Shorter phosphoenolpyruvate kinase enzyme (PCK) proteoforms are more abundant after cadmium exposure. Structure of full-length PCK and shorter proteoforms of quagga (QM) and zebra (ZM) mussels. Top: PCK functional domains (NCBI CD batch search). Bottom: DAP localisation on 2DE gels; sequence coverage is highlighted in yellow.

Figure 5

Several proteoforms for one protein: the case of a 60 kDa neurofilament protein-like. In quagga mussel (QM), several spots were identified using homology with the zebra mussel (ZM) XP_052223977.1 sequence: Spots 250, 435 and 431. Spot 250 is a 71 kDa protein and probably the precursor form of the 60 kDa neurofilament protein (blue circle on the 2DE gel). It presented no variation after cadmium exposure. Spots 435 and 431 are shorter sequences of 55 kDa (red and orange circles on the 2DE gel, respectively), corresponding to the first part of the XP_052223977.1 sequence (see MS peptide coverage highlighted in yellow).
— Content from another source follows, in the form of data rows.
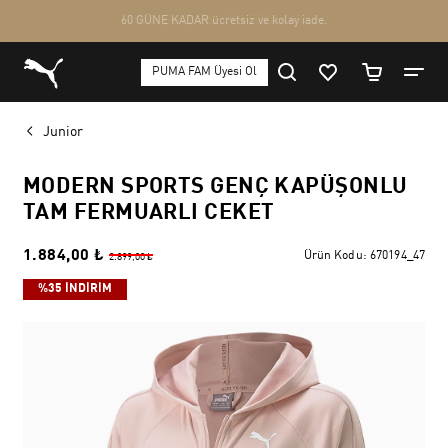
Junior
MODERN SPORTS GENÇ KAPÜŞONLU
TAM FERMUARLI CEKET
1.884,00 ₺
Ürün Kodu:
670194_47
2.899,00 ₺
%35 İNDİRİM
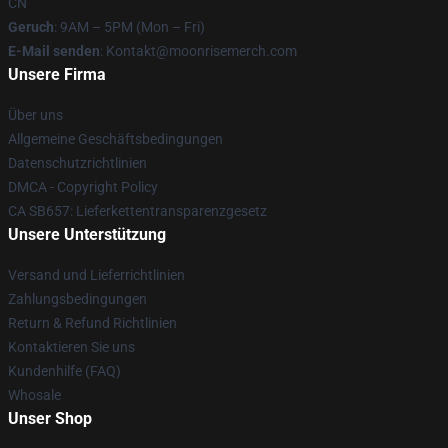
CN
Geruch
: 9AM – 5PM (Mon – Fri)
E-Mail senden
: Kontakt@moonrisemerch.com
Unsere Firma
Über uns
Allgemeine Geschäftsbedingungen
Datenschutzrichtlinien
DMCA - Copyright Policy
CA SB657: Lieferkettentransparenzgesetz
Unsere Unterstützung
Versand und Lieferrichtlinien
Zahlungsbedingungen
Return & Refund Richtlinien
Kontaktieren Sie uns
Kundenhilfe (FAQ)
Whosale
Unser Shop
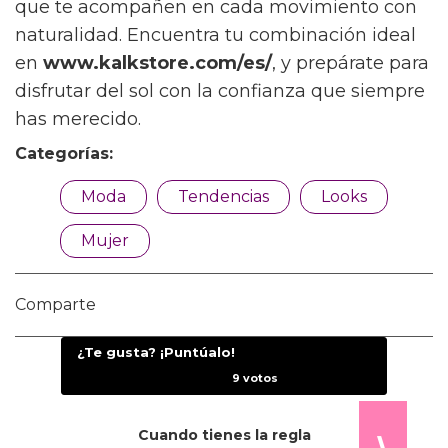
Si quieres alargar visualmente las
piernas:
las braguitas de tiro alto o las de
corte en V baja elevan la línea de la
cadera creando un efecto óptico de
mayor longitud.
Si prefieres ajustar la prenda a tu
medida exacta:
opta por tops de
triángulo con lazada y las braguitas con
tiras laterales, que te permiten modular la
presión según el momento del día.
El verano es para acumular recuerdos, sentir
la brisa marina y desconectar del estrés
acumulado durante el año. Así que olvídate
de la luz de los probadores y de las etiquetas
impuestas. Elige prendas técnicamente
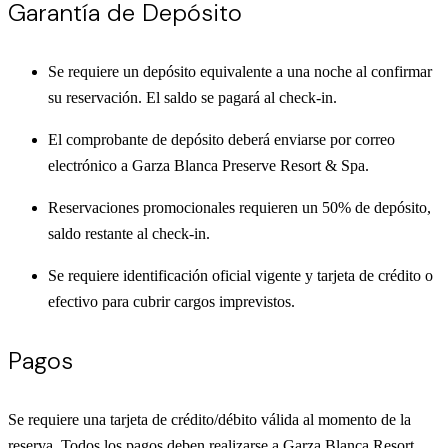
Garantía de Depósito
Se requiere un depósito equivalente a una noche al confirmar
su reservación. El saldo se pagará al check-in.
El comprobante de depósito deberá enviarse por correo
electrónico a Garza Blanca Preserve Resort & Spa.
Reservaciones promocionales requieren un 50% de depósito,
saldo restante al check-in.
Se requiere identificación oficial vigente y tarjeta de crédito o
efectivo para cubrir cargos imprevistos.
Pagos
Se requiere una tarjeta de crédito/débito válida al momento de la
reserva. Todos los pagos deben realizarse a Garza Blanca Resort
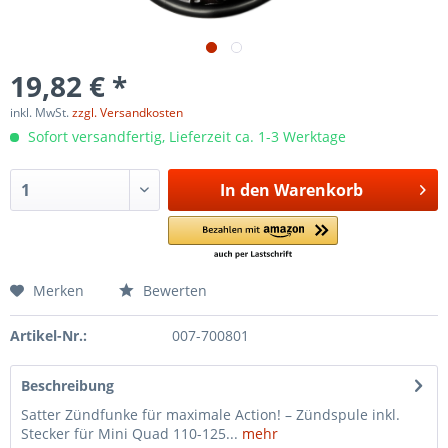
19,82 € *
inkl. MwSt.
zzgl. Versandkosten
Sofort versandfertig, Lieferzeit ca. 1-3 Werktage
In den
Warenkorb
Merken
Bewerten
Artikel-Nr.:
007-700801
Beschreibung
Satter Zündfunke für maximale Action! – Zündspule inkl.
Stecker für Mini Quad 110-125...
mehr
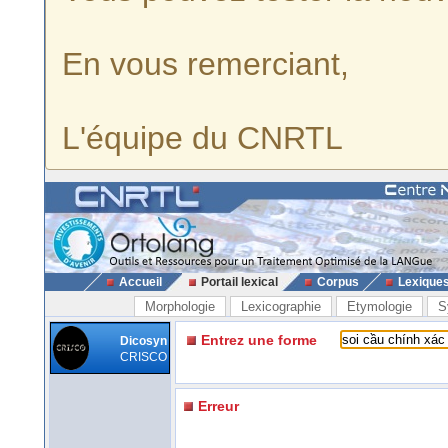
En vous remerciant,
L'équipe du CNRTL
Accueil
Portail lexical
Corpus
Lexique
Morphologie
Lexicographie
Etymologie
S
Entrez une forme
Dicosyn
CRISCO
Erreur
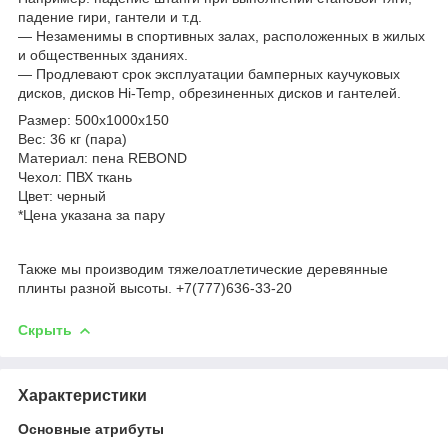
падение гири, гантели и т.д.
— Незаменимы в спортивных залах, расположенных в жилых
и общественных зданиях.
— Продлевают срок эксплуатации бамперных каучуковых
дисков, дисков Hi-Temp, обрезиненных дисков и гантелей.
Размер: 500х1000х150
Вес: 36 кг (пара)
Материал: пена REBOND
Чехол: ПВХ ткань
Цвет: черный
*Цена указана за пару
Также мы производим тяжелоатлетические деревянные
плинты разной высоты. +7(777)636-33-20
Скрыть
Характеристики
Основные атрибуты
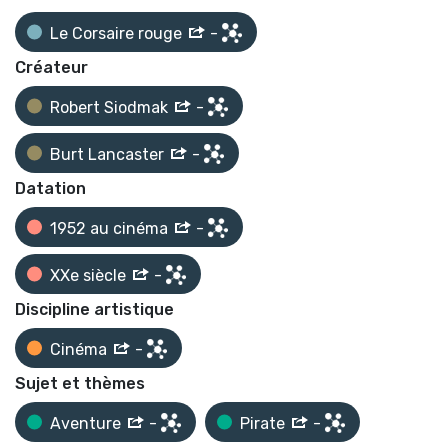
Le Corsaire rouge
-
Créateur
Robert Siodmak
-
Burt Lancaster
-
Datation
1952 au cinéma
-
XXe siècle
-
Discipline artistique
Cinéma
-
Sujet et thèmes
Aventure
-
Pirate
-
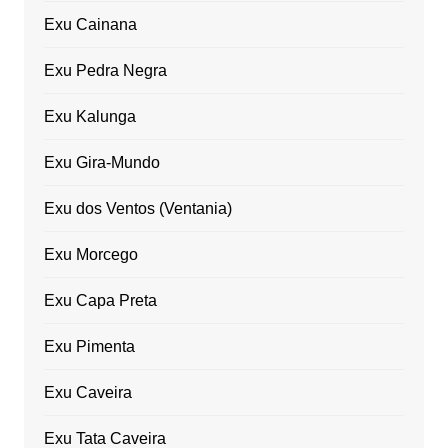
Exu Cainana
Exu Pedra Negra
Exu Kalunga
Exu Gira-Mundo
Exu dos Ventos (Ventania)
Exu Morcego
Exu Capa Preta
Exu Pimenta
Exu Caveira
Exu Tata Caveira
The XP_052223977.1 sequence of the 60 kDa neurofilament protein-like of ZM is presented in the black box, with the NCBI Smartblast result showing its alignment with lamins.

Figure 6

A quagga mussel (QM) shorter enolase proteoform is a putative c-myc promoter-binding protein-1 isoform. (a) 37 kDa DAP QM 828 was identified as enolase (ENO1) and lacks the first part of the enzyme; (b) the shorter enolase is highly similar to the c-myc promoter-binding protein-1 isoform (MBP-1); (c) 48 kDa DAP QM 517 is also identified as enolase; coverage (highlighted in yellow) on the full-length sequence confirms this DAP correspond to the whole enzyme.

Figure 7

Pie Chart Diagram of GO biological process enrichment after Dreissena exposure to cadmium. Genome Ontology (GO) enrichment analysis of Cd induced DAPs-related biological processes. Allocation of biological processes is detailed in Table S4. Left, zebra mussel (ZM) and right, quagga mussel (QM).

Figure 8

Modulations of Dreissena gill proteomes are consistent with Cd exposure but partly differ reflecting species-specific cellular strategies in fighting homeostasis rupture.